◆ Information shown ◆
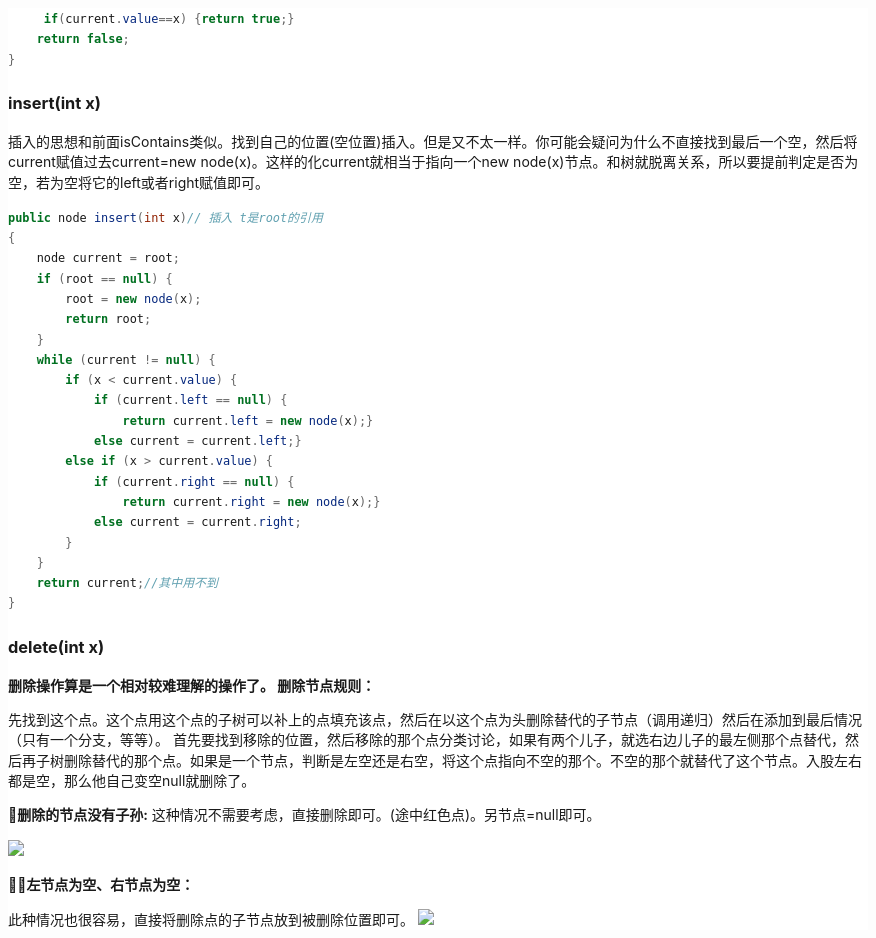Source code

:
 ```java
	 if(current.value==x) {return true;}		
	return false;		
}

```

### insert(int x)

插入的思想和前面isContains类似。找到自己的位置(空位置)插入。但是又不太一样。你可能会疑问为什么不直接找到最后一个空，然后将current赋值过去current=new node(x)。这样的化current就相当于指向一个new node(x)节点。和树就脱离关系，所以要提前判定是否为空，若为空将它的left或者right赋值即可。


```java
public node insert(int x)// 插入 t是root的引用
{
	node current = root;
	if (root == null) {
		root = new node(x);
		return root;
	}
	while (current != null) {
		if (x < current.value) {
			if (current.left == null) {
				return current.left = new node(x);}
			else current = current.left;}
	    else if (x > current.value) {
			if (current.right == null) {
				return current.right = new node(x);}
			else current = current.right;
		}
	}
	return current;//其中用不到
}

```

### delete(int x)

****删除操作算是一个相对较难理解的操作了。**
删除节点规则：**

先找到这个点。这个点用这个点的子树可以补上的点填充该点，然后在以这个点为头删除替代的子节点（调用递归）然后在添加到最后情况（只有一个分支，等等）。
首先要找到移除的位置，然后移除的那个点分类讨论，如果有两个儿子，就选右边儿子的最左侧那个点替代，然后再子树删除替代的那个点。如果是一个节点，判断是左空还是右空，将这个点指向不空的那个。不空的那个就替代了这个节点。入股左右都是空，那么他自己变空null就删除了。

🌂**删除的节点没有子孙:**
这种情况不需要考虑，直接删除即可。(途中红色点)。另节点=null即可。

![](https://s2.ax1x.com/2020/03/01/32k78I.png)


🌂🌂**左节点为空、右节点为空：**

此种情况也很容易，直接将删除点的子节点放到被删除位置即可。
![](https://s2.ax1x.com/2020/03/01/32Pr4I.png)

◆ Task directions ◆
Only lines of the data holding the word "else" go in the answer. Please copy each of them.

◆ Response to the task ◆
			else current = current.left;}
	    else if (x > current.value) {
			else current = current.right;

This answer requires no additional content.